# Sub Out from Corner



## hjones4841 (Jan 21, 2009)

I know the plusses and minuses of putting a sub in a room corner. My question is how far can a sub be pulled out into the room (away from the corner) before there is a measureable loss of the additonal room gain that comes from corner location? Any idea of how far out it would have to be to equal putting the sub only against the middle of the wall.
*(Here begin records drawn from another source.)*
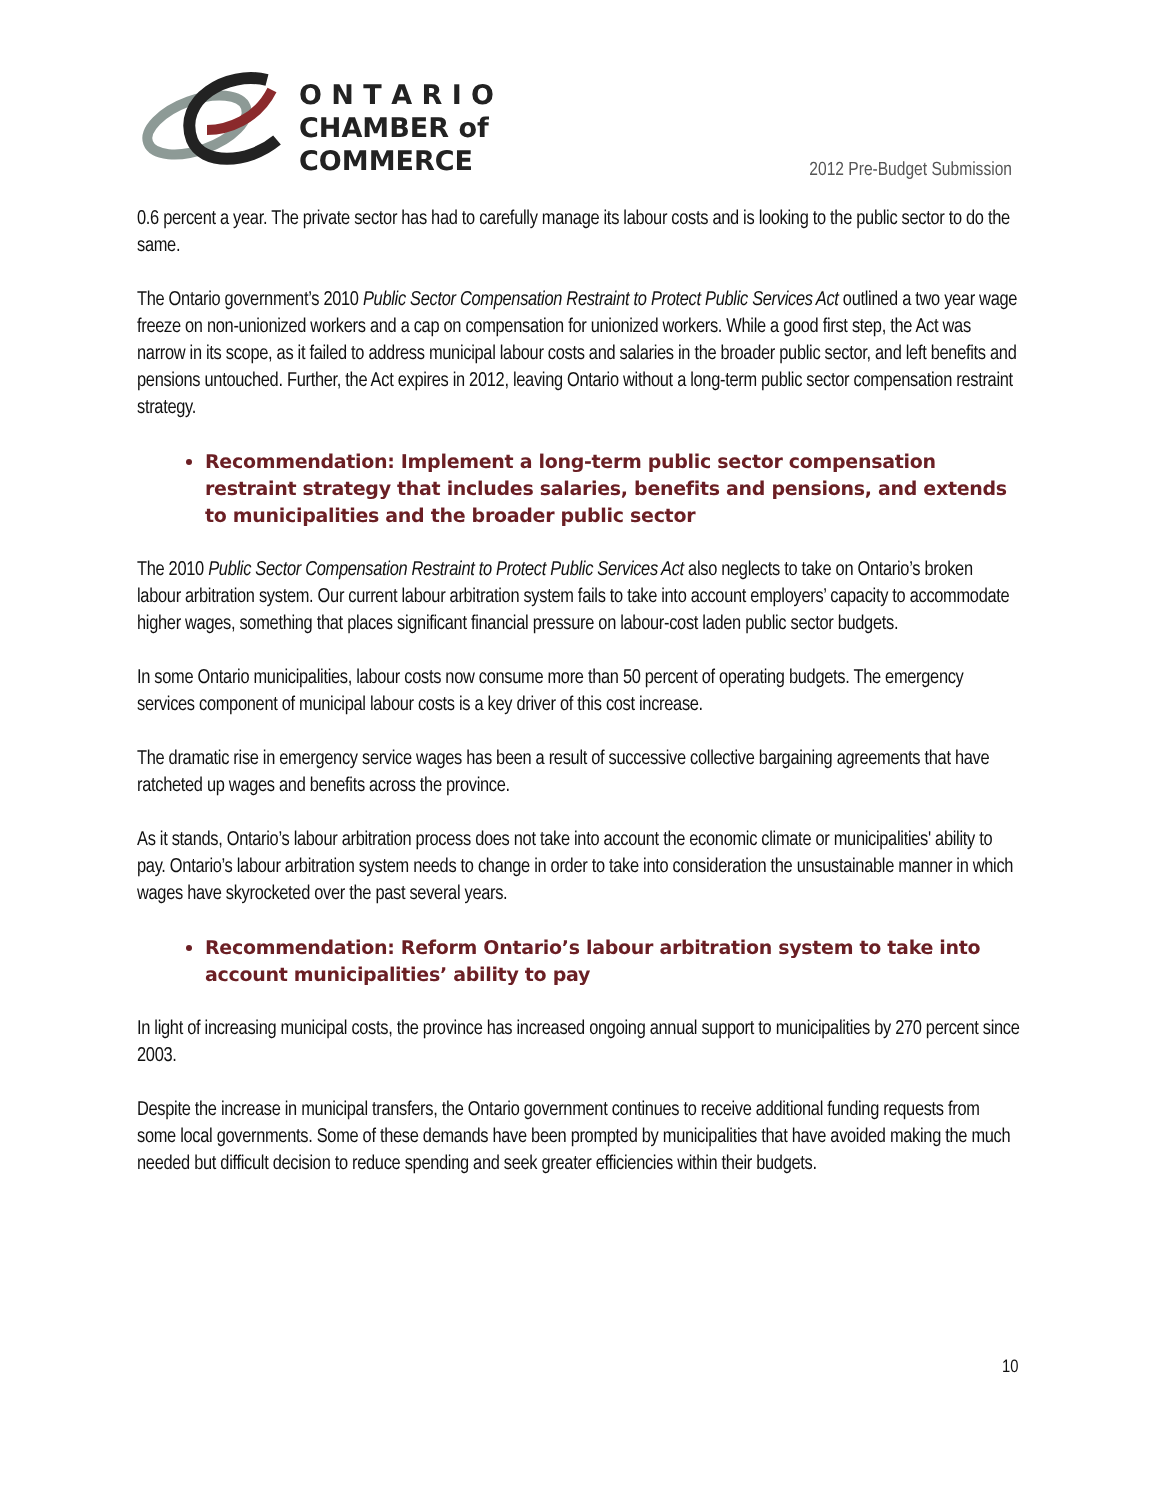O N T A R I O
CHAMBER of
COMMERCE
2012 Pre-Budget Submission
0.6 percent a year. The private sector has had to carefully manage its labour costs and is looking to the public sector to do the same.
The Ontario government’s 2010 Public Sector Compensation Restraint to Protect Public Services Act outlined a two year wage freeze on non-unionized workers and a cap on compensation for unionized workers. While a good first step, the Act was narrow in its scope, as it failed to address municipal labour costs and salaries in the broader public sector, and left benefits and pensions untouched. Further, the Act expires in 2012, leaving Ontario without a long-term public sector compensation restraint strategy.
Recommendation: Implement a long-term public sector compensation restraint strategy that includes salaries, benefits and pensions, and extends to municipalities and the broader public sector
The 2010 Public Sector Compensation Restraint to Protect Public Services Act also neglects to take on Ontario’s broken labour arbitration system. Our current labour arbitration system fails to take into account employers’ capacity to accommodate higher wages, something that places significant financial pressure on labour-cost laden public sector budgets.
In some Ontario municipalities, labour costs now consume more than 50 percent of operating budgets. The emergency services component of municipal labour costs is a key driver of this cost increase.
The dramatic rise in emergency service wages has been a result of successive collective bargaining agreements that have ratcheted up wages and benefits across the province.
As it stands, Ontario’s labour arbitration process does not take into account the economic climate or municipalities' ability to pay. Ontario’s labour arbitration system needs to change in order to take into consideration the unsustainable manner in which wages have skyrocketed over the past several years.
Recommendation: Reform Ontario’s labour arbitration system to take into account municipalities’ ability to pay
In light of increasing municipal costs, the province has increased ongoing annual support to municipalities by 270 percent since 2003.
Despite the increase in municipal transfers, the Ontario government continues to receive additional funding requests from some local governments. Some of these demands have been prompted by municipalities that have avoided making the much needed but difficult decision to reduce spending and seek greater efficiencies within their budgets.
10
Again, I am not asking about the excitation of additional room modes, only the additional room gain from corner location. Thanks.


----------



## tonyvdb (Sep 5, 2007)

My understanding is that any farther out than 4' you start to loose the gain advantage of having it in the corner.


----------



## GregBe (Apr 20, 2006)

In your situation, I wouldn't be overly worried about losing the room gain that corner placement affords. You are getting 4 killer subs in a pretty small room. I would figure out how to use REW, and go for the most even frequency response over the most seats. I would be shocked if you had any issue with SPL in your situation.:hsd:


----------



## hjones4841 (Jan 21, 2009)

GregBe: I understand completely and have used REW quite a bit - in fact I am using it now to locate a position in the back of the room for the Velodyne. I am just exploring options as to where to try the new ones first to minimize moving them around.


----------



## GregBe (Apr 20, 2006)

I certainly understand that. I would be doing the same thing if I were you. The wait must be killing you. That is going to be some sweet bass.


----------



## hjones4841 (Jan 21, 2009)

I am sure I will be moving them around some, but with back problems  the fewer moves the merrier:yes:


----------



## Wayne A. Pflughaupt (Apr 13, 2006)

Want to borrow my dolly? 

Regards,
Wayne


----------



## hjones4841 (Jan 21, 2009)

Sure, send Dolly over. Is she your girlfriend, sister? :heehee:

Of course, the divorce attorney would be the next one to send over...:bigsmile:


----------